[Opening Text section]

The power of kindness

Recently, I passed someone who was crying, sitting just outside the hospital where I work part of the week. I stopped and asked her if she was OK. We shared a story and talked about what had happened to her that morning. We ended up laughing about the healing power of chocolate and when I left she was more cheerful then when I first started talking to her. However, this lady didn’t realise that actually she’d done a great kindness to me. When I saw her, I was feeling really sad, having just found out that a child had died, from a family I had been working with. In my role on Paediatric Intensive Care this sadly does happen sometimes and it’s always awful when it does. No one can witness the death of a child and not be impacted.

Although (unless she reads this blog) the crying lady will never know, her capacity to be open about her difficult morning helped me to feel less alone in the world. Our stories were different (I didn’t even share mine) and our struggles were personal, and for both of us, part of a bigger picture that fitted into the context of our everyday lives.

Hearing the lady’s story didn’t make me feel less sad. It didn’t make the death less awful. But it did make me feel less alone. Her kindness was that she accepted my approach (she could have asked me just to leave her alone, or worse, just completely ignored me, and given her distress, she would have had every right to do either). She was able to take a risk and trust a stranger with her story. Her story was also, fundamentally, one of love and to witness such love between two people you don’t know and be allowed a glimpse into their feelings helps you to see good in the world, especially at a time when the world order seems to be all wrong, as it does when a child dies.

I don’t have any more point to make than this. Sometimes talking helps. I hope it helped that lady that day. And sometimes it doesn’t just help you but it helps others too. And every kindness which is offered or accepted is another little piece of love demonstrated in the world.

“Kindness is a simple way to tell another struggling soul that there is love to be found in this world” (Apparently this was said by Rumi in the 13th Century, and certainly it seems a universal truth – not just one for the 21st century).

Just think how amazing the world would be with a little more kindness. Difficult, hard, awful things will always happen. Such is the nature of life. But kindness helps us to bear this. So please, whenever you can, be kind. You’ve no idea what kind of day the other person is having.

I hope that lady is doing OK, where ever she is. I don’t even know her name, but I care very much that things go OK for her.

Now, I’m off to find some chocolate.

[Closing Text section]
[Opening Supplied material section]

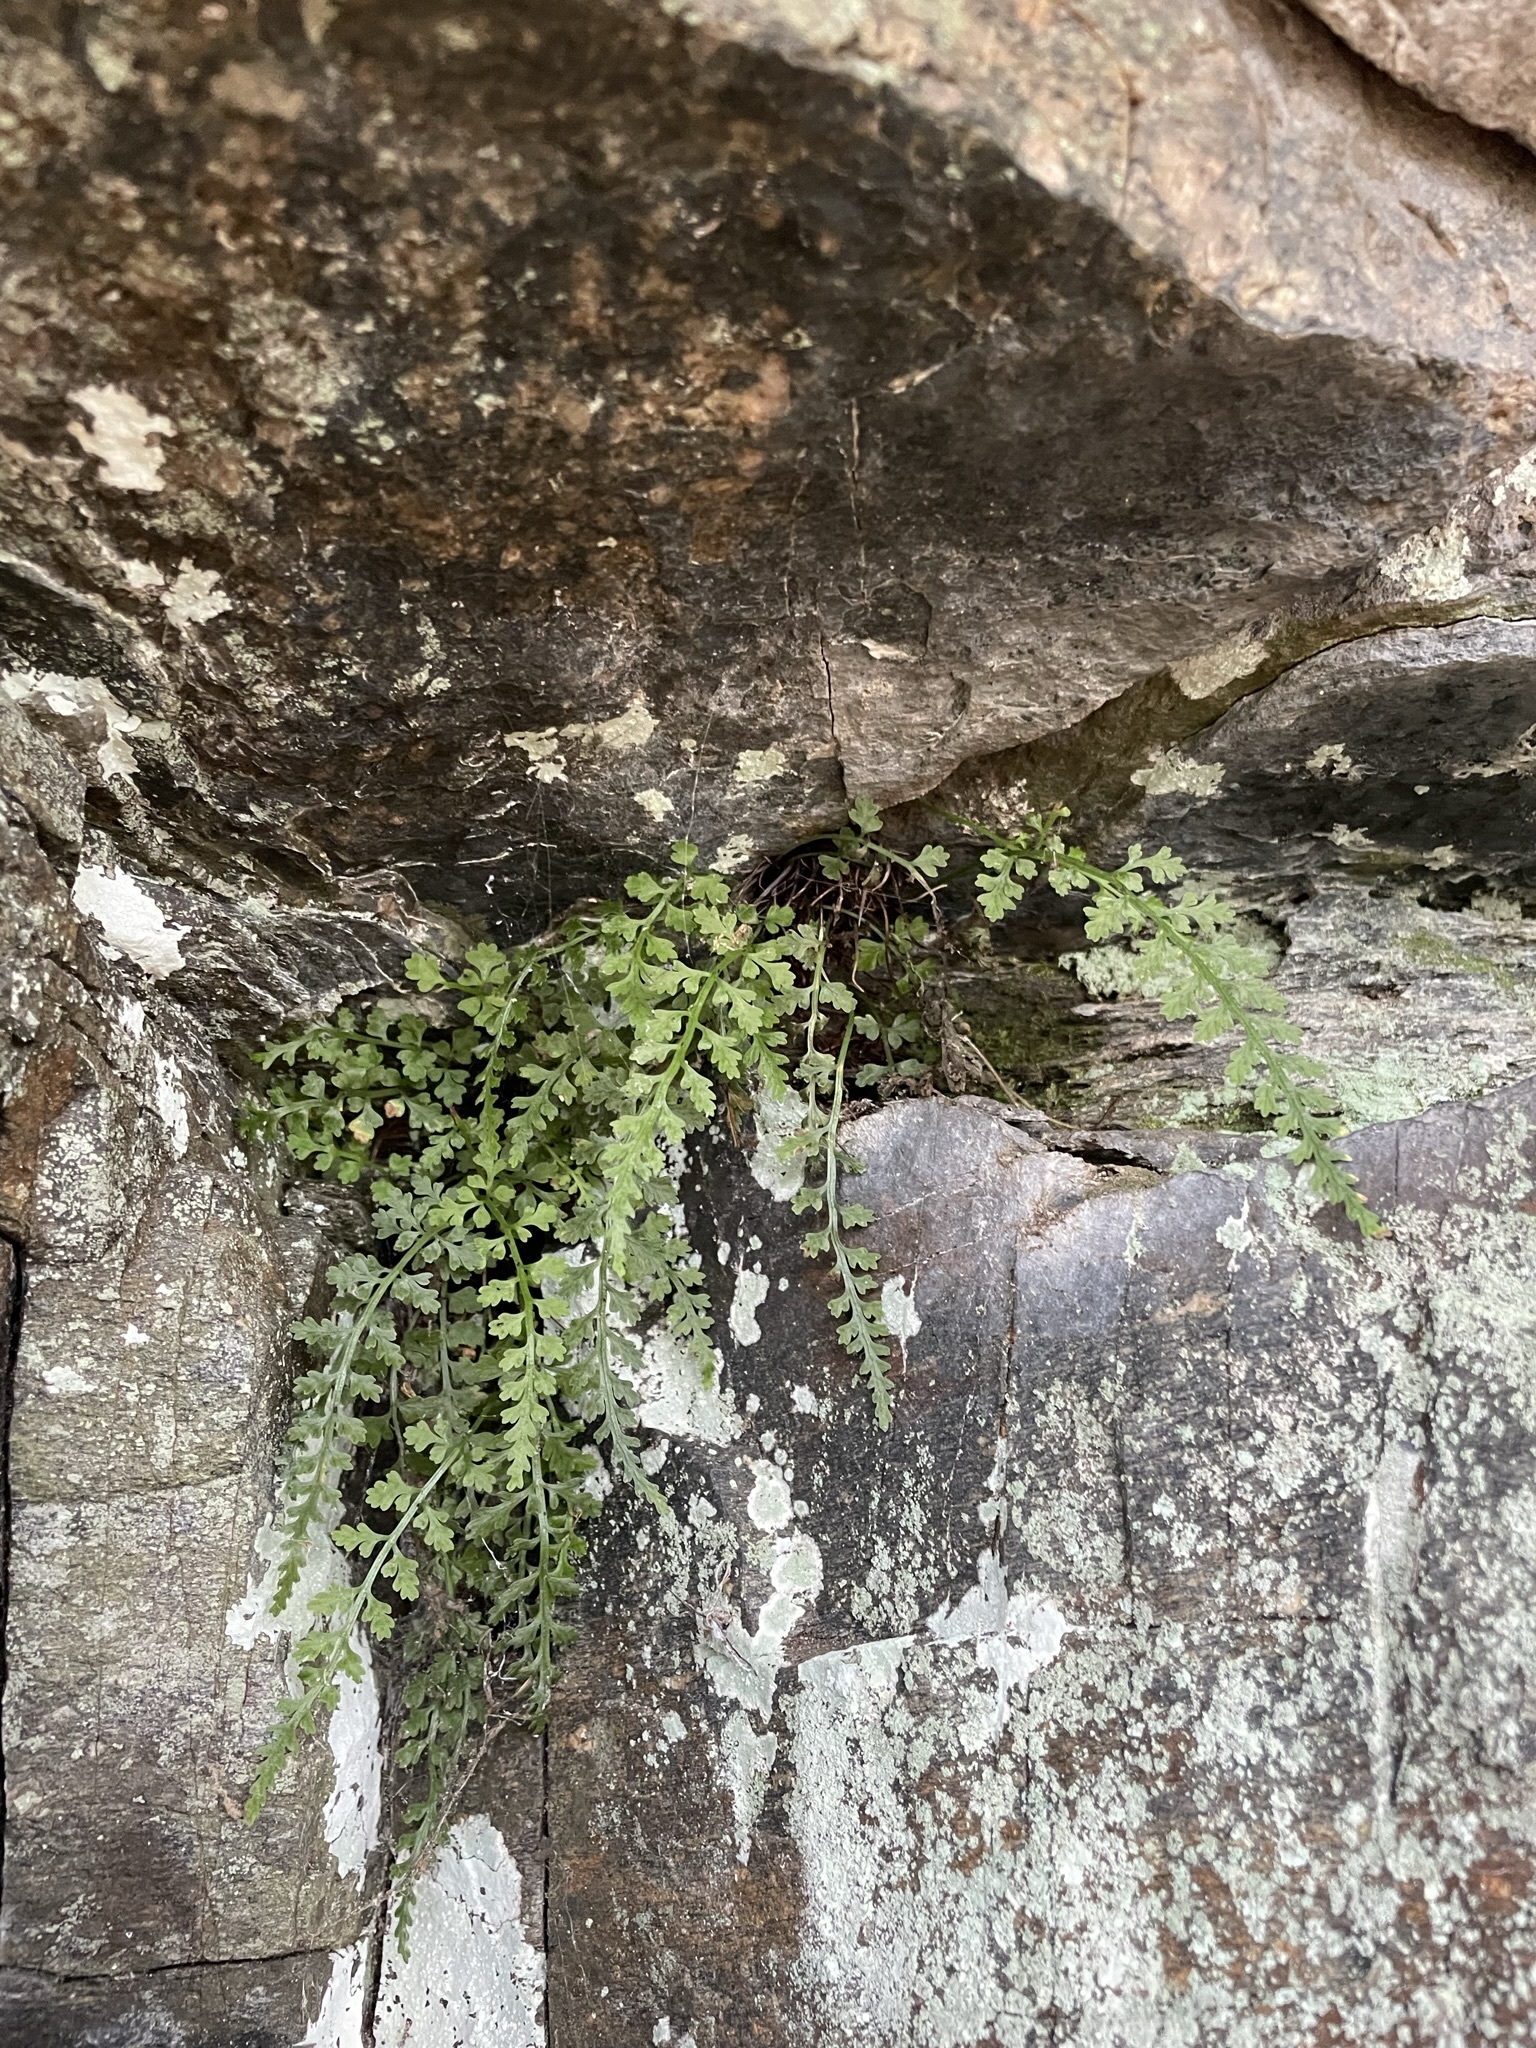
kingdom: Plantae
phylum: Tracheophyta
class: Polypodiopsida
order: Polypodiales
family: Aspleniaceae
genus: Asplenium
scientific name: Asplenium montanum
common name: Mountain spleenwort
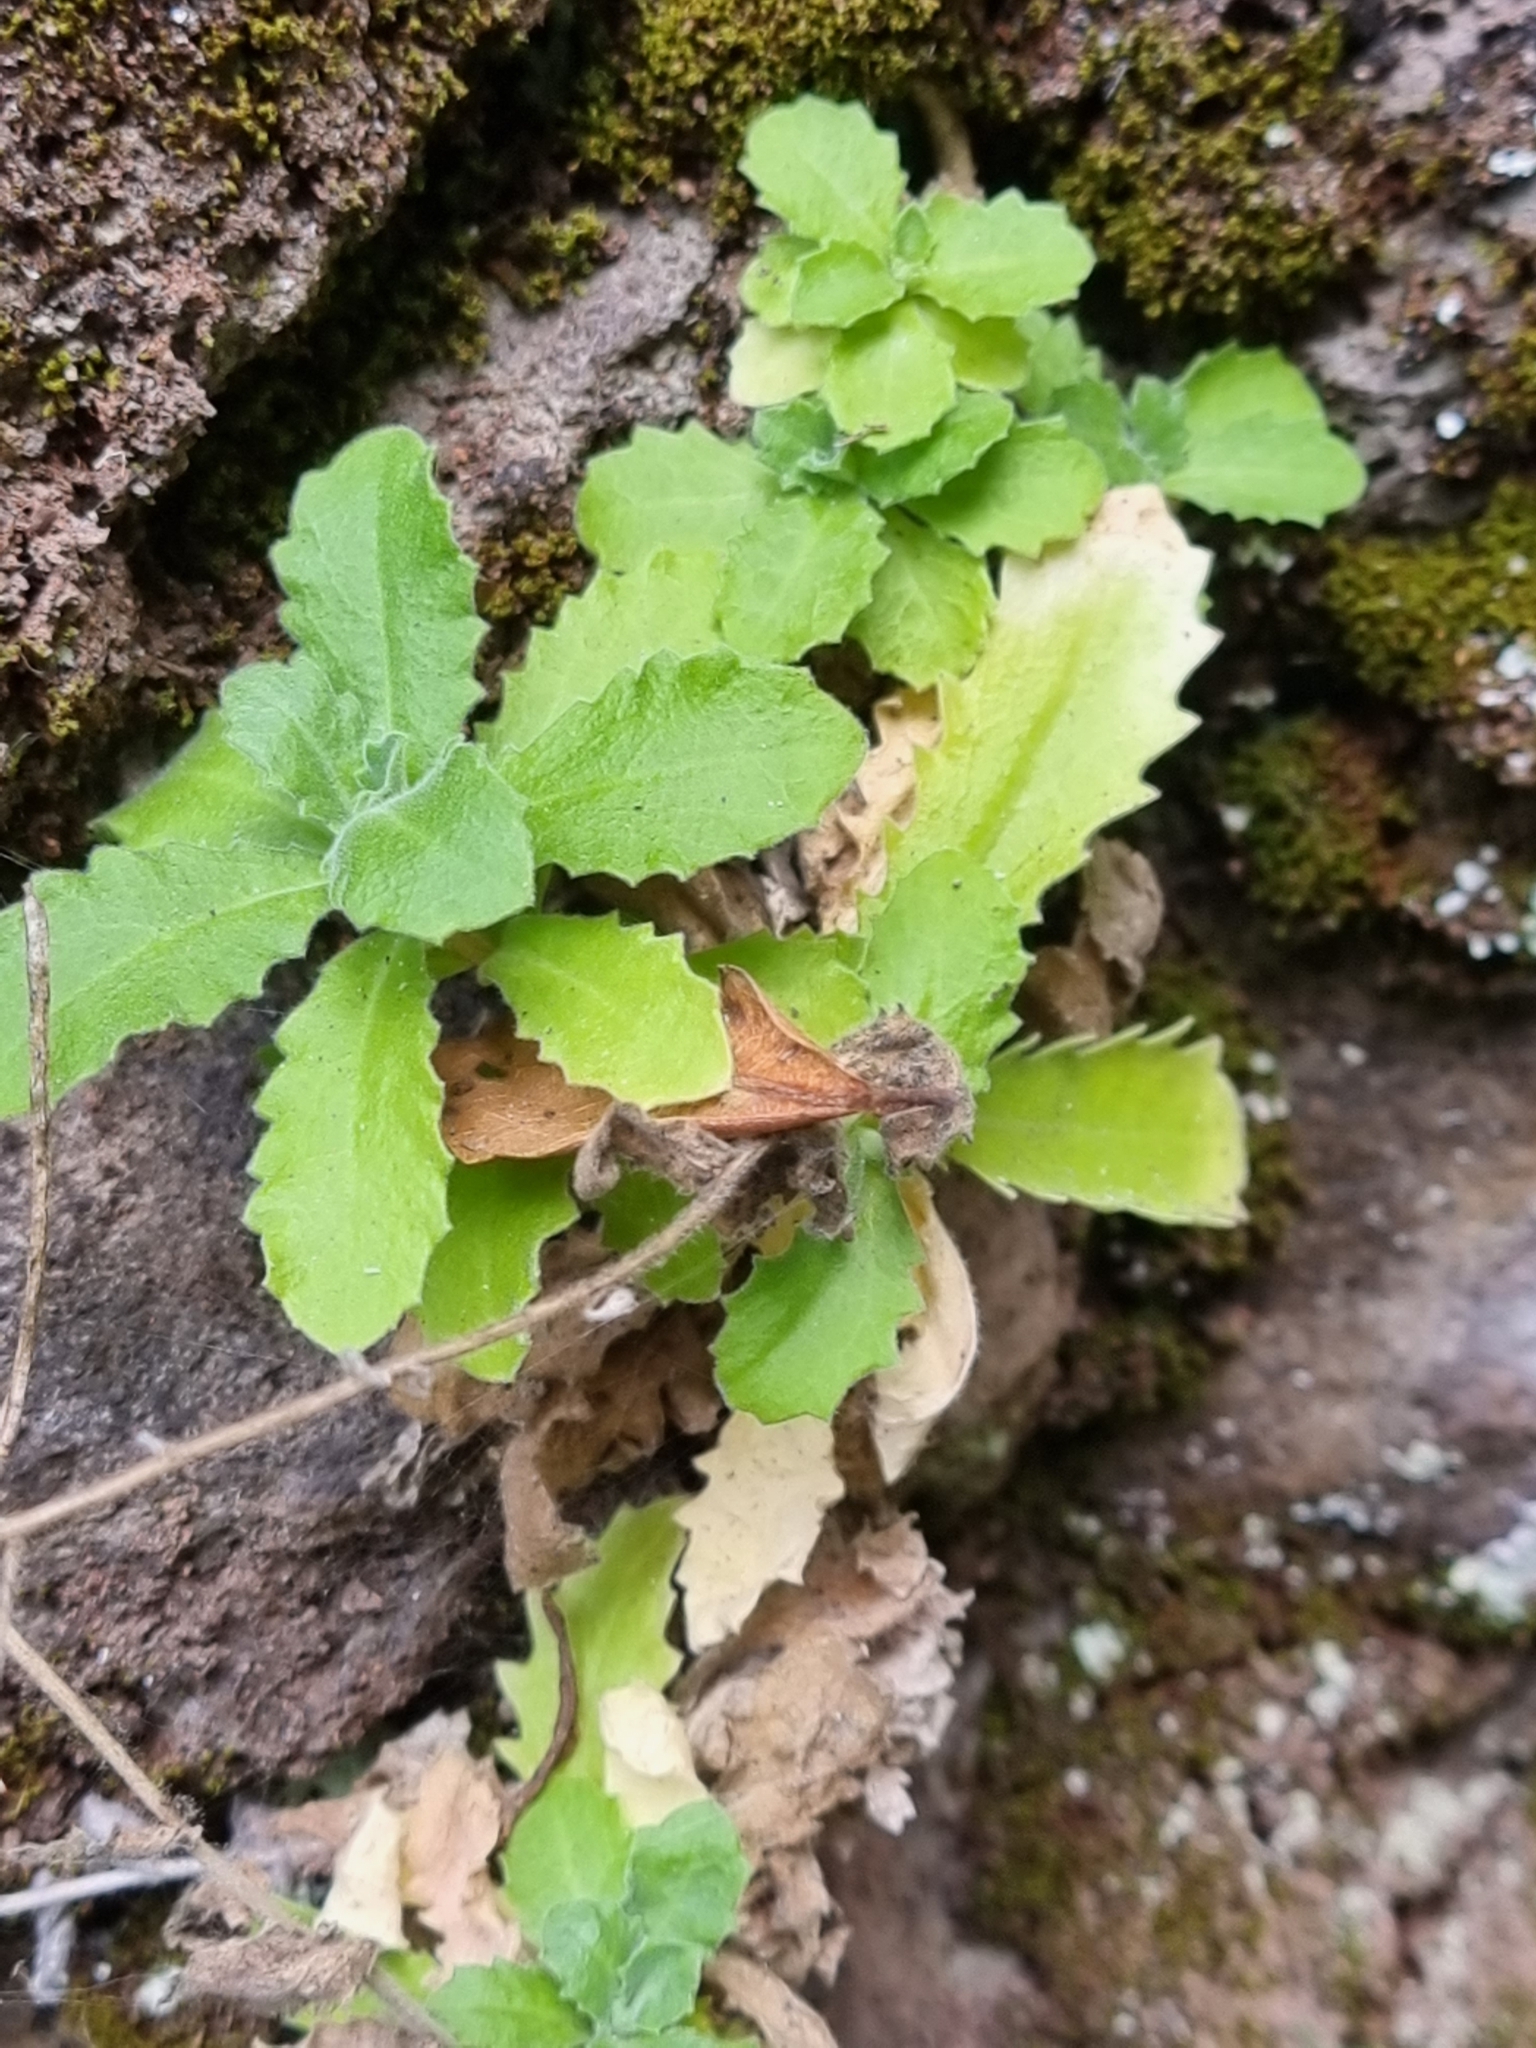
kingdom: Plantae
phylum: Tracheophyta
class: Magnoliopsida
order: Brassicales
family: Brassicaceae
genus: Arabis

[Closing Supplied material section]

* Actions to take:
(1) Reproduce the passage of the post on kindness between "Hearing the lady’s" and "a child dies.", inclusive, changing "stranger" to "passerby".
(2) According to the post on kindness, in what role does the writer work at the hospital?
These records are separate material with no connection to the post on kindness.

* Your responses:
(1)
Hearing the lady’s story didn’t make me feel less sad. It didn’t make the death less awful. But it did make me feel less alone. Her kindness was that she accepted my approach (she could have asked me just to leave her alone, or worse, just completely ignored me, and given her distress, she would have had every right to do either). She was able to take a risk and trust a passerby with her story. Her story was also, fundamentally, one of love and to witness such love between two people you don’t know and be allowed a glimpse into their feelings helps you to see good in the world, especially at a time when the world order seems to be all wrong, as it does when a child dies.

(2) Paediatric Intensive Care.